[Reading text Boundary: Start]
A key adviser who helped design President Obama’s signature healthcare law is calling for stricter penalties for people who choose not to pay for health insurance.
“I think probably the most important thing experts would agree is we need a larger mandate penalty,” Jonathan Gruber said in an interview with CNN on Wednesday.
“That’s something I think, ideally, we would fix,” he added.
When asked later about the one adjustment he would have made to the law before it was passed, he said, “I wish the mandate penalty was stronger.”
For 2016, the penalty for being uninsured is 2.5 percent of taxable income or $695, whichever is greater.
The MIT economist is giving voice to a growing number of ObamaCare observers who say a more onerous penalty would help alleviate some of the law’s struggles with attracting enough enrollees.
About 1 million fewer people than expected have signed up for the insurance marketplaces nationwide, resulting in higher costs for some insurers as they face a pool of customers who are sicker overall.
[Reading text Boundary: End]
[Excerpted data Boundary: Start]
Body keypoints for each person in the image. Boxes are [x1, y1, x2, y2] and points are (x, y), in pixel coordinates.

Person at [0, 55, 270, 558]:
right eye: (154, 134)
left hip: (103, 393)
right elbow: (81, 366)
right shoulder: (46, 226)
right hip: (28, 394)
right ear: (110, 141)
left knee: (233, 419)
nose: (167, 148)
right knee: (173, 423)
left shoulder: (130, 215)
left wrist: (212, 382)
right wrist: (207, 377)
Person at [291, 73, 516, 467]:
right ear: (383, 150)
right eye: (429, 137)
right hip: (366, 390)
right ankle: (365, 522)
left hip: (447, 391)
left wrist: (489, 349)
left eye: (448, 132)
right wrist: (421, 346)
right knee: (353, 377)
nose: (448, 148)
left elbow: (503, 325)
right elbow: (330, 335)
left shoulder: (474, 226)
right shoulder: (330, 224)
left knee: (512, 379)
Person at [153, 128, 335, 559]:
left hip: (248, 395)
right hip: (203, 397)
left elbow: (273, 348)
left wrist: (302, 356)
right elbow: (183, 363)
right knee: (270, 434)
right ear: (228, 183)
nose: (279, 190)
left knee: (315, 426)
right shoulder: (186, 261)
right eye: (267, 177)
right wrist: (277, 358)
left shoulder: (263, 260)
[Excerpted data Boundary: End]
What is required: Reproduce word for word the passage of the article on the health law's mandate penalty that begins with the words "The MIT economist" and ends with "are sicker overall.".

Task answer:
The MIT economist is giving voice to a growing number of ObamaCare observers who say a more onerous penalty would help alleviate some of the law’s struggles with attracting enough enrollees.
About 1 million fewer people than expected have signed up for the insurance marketplaces nationwide, resulting in higher costs for some insurers as they face a pool of customers who are sicker overall.